Reproduce, word for word, the portion of the article about the Locked Out housing report that opens with the words containing "A survey of" and closes with "should be wheelchair-accessible.".

──────── PASSAGE PROVIDED

Senior housing figures have spoken of their “shock” at reading a report which revealed how a “property crisis” is preventing young disabled people from living independently, relocating for work or even moving in with their partners.
Organisations representing landlords and estate and letting agents promised immediate action when asked for their reaction to the Locked Out report, at this week’s meeting of the all-party parliamentary group for young disabled people.
The report found estate and letting agents with little or no understanding of accessible property, failing to list features such as step-free access on their websites, and even attempting to take wheelchair-users to view properties up flights of steps.
It also found that leading property websites failed to offer a way to search for accessible accommodation.
The report was researched by members of the Trailblazers network of young disabled campaigners, part of the Muscular Dystrophy Campaign, and grew from work by Trailblazer Mathy Selvakumaran for his university dissertation.
A survey of 200 young disabled people found 85 per cent of them did not feel confident that access advice given by estate agents, local authorities and other housing providers was accurate, while nine out of ten thought property developers did not do enough to consult with disabled people when planning and building new homes.
The Trailblazers also want to see more local authorities setting up registers of accessible housing.
And they want councils to pledge that all new housing will be built to the Lifetime Homes Standard – which describes key features that should be included in the design of accessible and adaptable housing – while 10 per cent should be wheelchair-accessible.
Mark Hayward, acting chief executive of the National Federation of Property Professionals (NFoPP), described the report as “a rude awakening for letting agents and estate agents”.
He admitted that there was “not any real awareness” among property professionals about the issues, and promised to circulate the report to his members “within a week at the latest”.
He also pledged to speak to NFoPP’s web developers to make it easier to identify accessible properties on the organisation’s own property search website.
Dean Velani, parliamentary officer for the National Association of Landlords, who is new to the housing industry, said the contents of the report had come as “a great shock”, and promised to return with a “plan of action on how to educate our members”.
He added: “We don’t know enough. We really need to hammer home that this is an economic benefit and a social benefit for us all.”
Paul Maynard, the disabled Conservative MP who chairs the all-party group, said the report was “very hard-hitting”, although he said he knew from the many landlords in his constituency of Blackpool North and Cleveleys that “the bottom line matters to them, not the morality”.
Andrew Cozens, a strategic adviser for the Local Government Association, said research suggested 720,000 households were living in private sector or rented accommodation that needed adaptation, while there was £1.9 billion “pent-up demand” for adaptations, although local authorities only had £200 million this year to meet that need.
Trailblazer Tanvi Vyas told the meeting how, because her fiancé works full-time and their joint income is more than £800 a month, they will have to pay for all the adaptations to the kitchen and bathroom of the bungalow they bought last year, as they are ineligible for a disabled facilities grant from their local authority.

────────────────
──────── STORED DATA

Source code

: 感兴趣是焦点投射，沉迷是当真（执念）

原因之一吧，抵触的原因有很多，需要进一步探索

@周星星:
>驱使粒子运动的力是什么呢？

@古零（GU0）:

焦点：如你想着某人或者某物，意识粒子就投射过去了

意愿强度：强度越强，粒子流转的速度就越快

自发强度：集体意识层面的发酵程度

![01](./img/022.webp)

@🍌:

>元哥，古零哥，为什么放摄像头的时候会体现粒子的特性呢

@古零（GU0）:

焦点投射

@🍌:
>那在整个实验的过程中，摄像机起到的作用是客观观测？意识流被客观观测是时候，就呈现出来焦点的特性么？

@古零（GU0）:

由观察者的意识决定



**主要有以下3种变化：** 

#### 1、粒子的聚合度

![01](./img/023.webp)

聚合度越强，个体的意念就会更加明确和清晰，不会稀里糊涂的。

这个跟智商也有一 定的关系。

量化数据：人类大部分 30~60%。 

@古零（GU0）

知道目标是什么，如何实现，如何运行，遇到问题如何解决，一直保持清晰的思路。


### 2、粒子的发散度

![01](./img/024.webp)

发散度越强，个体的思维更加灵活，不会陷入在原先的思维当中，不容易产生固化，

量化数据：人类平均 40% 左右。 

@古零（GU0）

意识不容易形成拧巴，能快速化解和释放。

────────────────

» WRITTEN SOLUTION
A survey of 200 young disabled people found 85 per cent of them did not feel confident that access advice given by estate agents, local authorities and other housing providers was accurate, while nine out of ten thought property developers did not do enough to consult with disabled people when planning and building new homes.
The Trailblazers also want to see more local authorities setting up registers of accessible housing.
And they want councils to pledge that all new housing will be built to the Lifetime Homes Standard – which describes key features that should be included in the design of accessible and adaptable housing – while 10 per cent should be wheelchair-accessible.